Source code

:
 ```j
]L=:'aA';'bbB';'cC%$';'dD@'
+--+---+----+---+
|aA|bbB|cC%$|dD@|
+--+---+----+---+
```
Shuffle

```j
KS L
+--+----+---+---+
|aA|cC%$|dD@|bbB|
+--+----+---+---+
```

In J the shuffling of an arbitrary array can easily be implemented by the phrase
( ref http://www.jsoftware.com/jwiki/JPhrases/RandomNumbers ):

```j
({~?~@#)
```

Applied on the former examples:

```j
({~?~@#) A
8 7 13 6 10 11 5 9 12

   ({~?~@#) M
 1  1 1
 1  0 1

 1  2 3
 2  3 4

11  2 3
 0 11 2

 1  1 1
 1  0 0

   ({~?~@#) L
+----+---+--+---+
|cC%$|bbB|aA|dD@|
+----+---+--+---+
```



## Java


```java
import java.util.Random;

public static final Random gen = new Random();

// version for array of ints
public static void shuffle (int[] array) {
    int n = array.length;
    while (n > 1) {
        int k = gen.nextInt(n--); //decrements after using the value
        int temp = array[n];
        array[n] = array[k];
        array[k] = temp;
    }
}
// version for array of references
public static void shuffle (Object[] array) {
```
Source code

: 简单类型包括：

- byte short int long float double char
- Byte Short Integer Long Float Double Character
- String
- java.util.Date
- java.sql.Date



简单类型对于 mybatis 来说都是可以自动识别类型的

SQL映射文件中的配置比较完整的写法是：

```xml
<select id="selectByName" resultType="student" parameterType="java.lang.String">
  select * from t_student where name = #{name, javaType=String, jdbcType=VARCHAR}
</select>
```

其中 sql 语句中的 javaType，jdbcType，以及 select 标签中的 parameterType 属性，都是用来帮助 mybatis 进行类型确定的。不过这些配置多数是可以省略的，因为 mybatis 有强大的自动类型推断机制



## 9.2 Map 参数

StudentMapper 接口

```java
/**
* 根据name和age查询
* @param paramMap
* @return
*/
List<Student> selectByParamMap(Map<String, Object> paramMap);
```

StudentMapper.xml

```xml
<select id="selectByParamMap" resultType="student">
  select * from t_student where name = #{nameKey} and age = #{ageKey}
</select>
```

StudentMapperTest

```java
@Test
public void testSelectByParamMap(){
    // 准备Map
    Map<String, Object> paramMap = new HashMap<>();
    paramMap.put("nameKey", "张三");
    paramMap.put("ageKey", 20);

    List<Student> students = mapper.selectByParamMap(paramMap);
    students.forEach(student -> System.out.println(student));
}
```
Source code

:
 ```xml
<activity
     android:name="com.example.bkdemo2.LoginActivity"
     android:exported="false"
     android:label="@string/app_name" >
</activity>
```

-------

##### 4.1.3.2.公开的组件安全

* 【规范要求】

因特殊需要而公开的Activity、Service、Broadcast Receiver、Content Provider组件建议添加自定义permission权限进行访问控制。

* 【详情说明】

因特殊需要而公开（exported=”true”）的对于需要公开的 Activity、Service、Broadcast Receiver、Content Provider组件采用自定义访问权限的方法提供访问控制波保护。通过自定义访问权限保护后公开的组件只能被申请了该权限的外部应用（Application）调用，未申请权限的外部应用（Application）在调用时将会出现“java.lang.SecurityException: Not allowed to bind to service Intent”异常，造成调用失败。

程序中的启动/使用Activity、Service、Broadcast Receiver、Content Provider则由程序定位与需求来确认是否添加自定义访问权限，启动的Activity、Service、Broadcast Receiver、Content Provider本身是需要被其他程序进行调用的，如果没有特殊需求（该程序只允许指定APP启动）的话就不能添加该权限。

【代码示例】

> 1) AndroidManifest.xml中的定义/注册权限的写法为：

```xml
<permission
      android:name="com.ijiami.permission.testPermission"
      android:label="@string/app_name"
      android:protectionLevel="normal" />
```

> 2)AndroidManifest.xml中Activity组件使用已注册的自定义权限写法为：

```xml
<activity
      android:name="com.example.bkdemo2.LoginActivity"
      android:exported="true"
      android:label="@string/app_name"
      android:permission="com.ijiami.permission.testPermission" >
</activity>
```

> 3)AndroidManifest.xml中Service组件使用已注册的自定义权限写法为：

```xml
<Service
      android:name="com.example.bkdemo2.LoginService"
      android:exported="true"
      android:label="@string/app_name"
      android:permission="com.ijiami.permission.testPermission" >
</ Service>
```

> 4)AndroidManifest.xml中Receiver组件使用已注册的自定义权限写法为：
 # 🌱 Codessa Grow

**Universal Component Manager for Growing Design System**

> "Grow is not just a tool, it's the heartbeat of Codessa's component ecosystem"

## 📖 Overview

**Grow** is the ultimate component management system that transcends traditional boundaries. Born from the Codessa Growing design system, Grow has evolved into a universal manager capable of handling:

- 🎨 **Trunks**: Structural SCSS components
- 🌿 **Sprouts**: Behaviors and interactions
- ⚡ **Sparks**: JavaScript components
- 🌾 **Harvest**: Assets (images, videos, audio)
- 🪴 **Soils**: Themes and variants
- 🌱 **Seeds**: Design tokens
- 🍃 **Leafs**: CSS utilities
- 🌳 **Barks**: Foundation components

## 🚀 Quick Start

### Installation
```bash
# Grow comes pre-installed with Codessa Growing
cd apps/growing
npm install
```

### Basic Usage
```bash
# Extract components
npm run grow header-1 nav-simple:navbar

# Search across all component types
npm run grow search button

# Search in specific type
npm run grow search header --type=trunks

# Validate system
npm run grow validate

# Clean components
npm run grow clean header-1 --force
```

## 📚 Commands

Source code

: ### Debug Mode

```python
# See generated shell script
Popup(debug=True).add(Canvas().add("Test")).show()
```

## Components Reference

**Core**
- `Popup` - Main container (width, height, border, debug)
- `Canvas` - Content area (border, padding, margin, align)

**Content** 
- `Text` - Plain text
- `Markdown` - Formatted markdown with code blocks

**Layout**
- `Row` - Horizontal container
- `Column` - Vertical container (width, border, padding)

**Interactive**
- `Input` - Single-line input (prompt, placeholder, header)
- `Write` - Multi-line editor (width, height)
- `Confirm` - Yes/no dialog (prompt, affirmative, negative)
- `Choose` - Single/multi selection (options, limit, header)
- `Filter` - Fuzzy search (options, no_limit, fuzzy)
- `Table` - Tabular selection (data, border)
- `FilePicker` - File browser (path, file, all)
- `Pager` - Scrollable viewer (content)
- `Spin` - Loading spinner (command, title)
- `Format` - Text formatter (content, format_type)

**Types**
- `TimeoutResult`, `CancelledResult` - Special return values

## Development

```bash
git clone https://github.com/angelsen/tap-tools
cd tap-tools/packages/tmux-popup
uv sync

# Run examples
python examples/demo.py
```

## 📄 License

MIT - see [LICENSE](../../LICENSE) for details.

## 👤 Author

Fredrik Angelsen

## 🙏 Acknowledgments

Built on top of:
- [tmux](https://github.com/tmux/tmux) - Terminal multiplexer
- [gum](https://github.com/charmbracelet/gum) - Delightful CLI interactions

________________________________________

- **PROMPT**
Retype the material in full. Each word must match.

- **ANSWER BOX**
Source code

:
 ```j
]L=:'aA';'bbB';'cC%$';'dD@'
+--+---+----+---+
|aA|bbB|cC%$|dD@|
+--+---+----+---+
```
Shuffle

```j
KS L
+--+----+---+---+
|aA|cC%$|dD@|bbB|
+--+----+---+---+
```

In J the shuffling of an arbitrary array can easily be implemented by the phrase
( ref http://www.jsoftware.com/jwiki/JPhrases/RandomNumbers ):

```j
({~?~@#)
```

Applied on the former examples:

```j
({~?~@#) A
8 7 13 6 10 11 5 9 12

   ({~?~@#) M
 1  1 1
 1  0 1

 1  2 3
 2  3 4

11  2 3
 0 11 2

 1  1 1
 1  0 0

   ({~?~@#) L
+----+---+--+---+
|cC%$|bbB|aA|dD@|
+----+---+--+---+
```



## Java


```java
import java.util.Random;

public static final Random gen = new Random();

// version for array of ints
public static void shuffle (int[] array) {
    int n = array.length;
    while (n > 1) {
        int k = gen.nextInt(n--); //decrements after using the value
        int temp = array[n];
        array[n] = array[k];
        array[k] = temp;
    }
}
// version for array of references
public static void shuffle (Object[] array) {
```
Source code

: 简单类型包括：

- byte short int long float double char
- Byte Short Integer Long Float Double Character
- String
- java.util.Date
- java.sql.Date



简单类型对于 mybatis 来说都是可以自动识别类型的

SQL映射文件中的配置比较完整的写法是：

```xml
<select id="selectByName" resultType="student" parameterType="java.lang.String">
  select * from t_student where name = #{name, javaType=String, jdbcType=VARCHAR}
</select>
```

其中 sql 语句中的 javaType，jdbcType，以及 select 标签中的 parameterType 属性，都是用来帮助 mybatis 进行类型确定的。不过这些配置多数是可以省略的，因为 mybatis 有强大的自动类型推断机制



## 9.2 Map 参数

StudentMapper 接口

```java
/**
* 根据name和age查询
* @param paramMap
* @return
*/
List<Student> selectByParamMap(Map<String, Object> paramMap);
```

StudentMapper.xml

```xml
<select id="selectByParamMap" resultType="student">
  select * from t_student where name = #{nameKey} and age = #{ageKey}
</select>
```

StudentMapperTest

```java
@Test
public void testSelectByParamMap(){
    // 准备Map
    Map<String, Object> paramMap = new HashMap<>();
    paramMap.put("nameKey", "张三");
    paramMap.put("ageKey", 20);

    List<Student> students = mapper.selectByParamMap(paramMap);
    students.forEach(student -> System.out.println(student));
}
```
Source code

:
 ```xml
<activity
     android:name="com.example.bkdemo2.LoginActivity"
     android:exported="false"
     android:label="@string/app_name" >
</activity>
```

-------

##### 4.1.3.2.公开的组件安全

* 【规范要求】

因特殊需要而公开的Activity、Service、Broadcast Receiver、Content Provider组件建议添加自定义permission权限进行访问控制。

* 【详情说明】

因特殊需要而公开（exported=”true”）的对于需要公开的 Activity、Service、Broadcast Receiver、Content Provider组件采用自定义访问权限的方法提供访问控制波保护。通过自定义访问权限保护后公开的组件只能被申请了该权限的外部应用（Application）调用，未申请权限的外部应用（Application）在调用时将会出现“java.lang.SecurityException: Not allowed to bind to service Intent”异常，造成调用失败。

程序中的启动/使用Activity、Service、Broadcast Receiver、Content Provider则由程序定位与需求来确认是否添加自定义访问权限，启动的Activity、Service、Broadcast Receiver、Content Provider本身是需要被其他程序进行调用的，如果没有特殊需求（该程序只允许指定APP启动）的话就不能添加该权限。

【代码示例】

> 1) AndroidManifest.xml中的定义/注册权限的写法为：

```xml
<permission
      android:name="com.ijiami.permission.testPermission"
      android:label="@string/app_name"
      android:protectionLevel="normal" />
```

> 2)AndroidManifest.xml中Activity组件使用已注册的自定义权限写法为：

```xml
<activity
      android:name="com.example.bkdemo2.LoginActivity"
      android:exported="true"
      android:label="@string/app_name"
      android:permission="com.ijiami.permission.testPermission" >
</activity>
```

> 3)AndroidManifest.xml中Service组件使用已注册的自定义权限写法为：

```xml
<Service
      android:name="com.example.bkdemo2.LoginService"
      android:exported="true"
      android:label="@string/app_name"
      android:permission="com.ijiami.permission.testPermission" >
</ Service>
```

> 4)AndroidManifest.xml中Receiver组件使用已注册的自定义权限写法为：
 # 🌱 Codessa Grow

**Universal Component Manager for Growing Design System**

> "Grow is not just a tool, it's the heartbeat of Codessa's component ecosystem"

## 📖 Overview

**Grow** is the ultimate component management system that transcends traditional boundaries. Born from the Codessa Growing design system, Grow has evolved into a universal manager capable of handling:

- 🎨 **Trunks**: Structural SCSS components
- 🌿 **Sprouts**: Behaviors and interactions
- ⚡ **Sparks**: JavaScript components
- 🌾 **Harvest**: Assets (images, videos, audio)
- 🪴 **Soils**: Themes and variants
- 🌱 **Seeds**: Design tokens
- 🍃 **Leafs**: CSS utilities
- 🌳 **Barks**: Foundation components

## 🚀 Quick Start

### Installation
```bash
# Grow comes pre-installed with Codessa Growing
cd apps/growing
npm install
```

### Basic Usage
```bash
# Extract components
npm run grow header-1 nav-simple:navbar

# Search across all component types
npm run grow search button

# Search in specific type
npm run grow search header --type=trunks

# Validate system
npm run grow validate

# Clean components
npm run grow clean header-1 --force
```

## 📚 Commands

Source code

: ### Debug Mode

```python
# See generated shell script
Popup(debug=True).add(Canvas().add("Test")).show()
```

## Components Reference

**Core**
- `Popup` - Main container (width, height, border, debug)
- `Canvas` - Content area (border, padding, margin, align)

**Content** 
- `Text` - Plain text
- `Markdown` - Formatted markdown with code blocks

**Layout**
- `Row` - Horizontal container
- `Column` - Vertical container (width, border, padding)

**Interactive**
- `Input` - Single-line input (prompt, placeholder, header)
- `Write` - Multi-line editor (width, height)
- `Confirm` - Yes/no dialog (prompt, affirmative, negative)
- `Choose` - Single/multi selection (options, limit, header)
- `Filter` - Fuzzy search (options, no_limit, fuzzy)
- `Table` - Tabular selection (data, border)
- `FilePicker` - File browser (path, file, all)
- `Pager` - Scrollable viewer (content)
- `Spin` - Loading spinner (command, title)
- `Format` - Text formatter (content, format_type)

**Types**
- `TimeoutResult`, `CancelledResult` - Special return values

## Development

```bash
git clone https://github.com/angelsen/tap-tools
cd tap-tools/packages/tmux-popup
uv sync

# Run examples
python examples/demo.py
```

## 📄 License

MIT - see [LICENSE](../../LICENSE) for details.

## 👤 Author

Fredrik Angelsen

## 🙏 Acknowledgments

Built on top of:
- [tmux](https://github.com/tmux/tmux) - Terminal multiplexer
- [gum](https://github.com/charmbracelet/gum) - Delightful CLI interactions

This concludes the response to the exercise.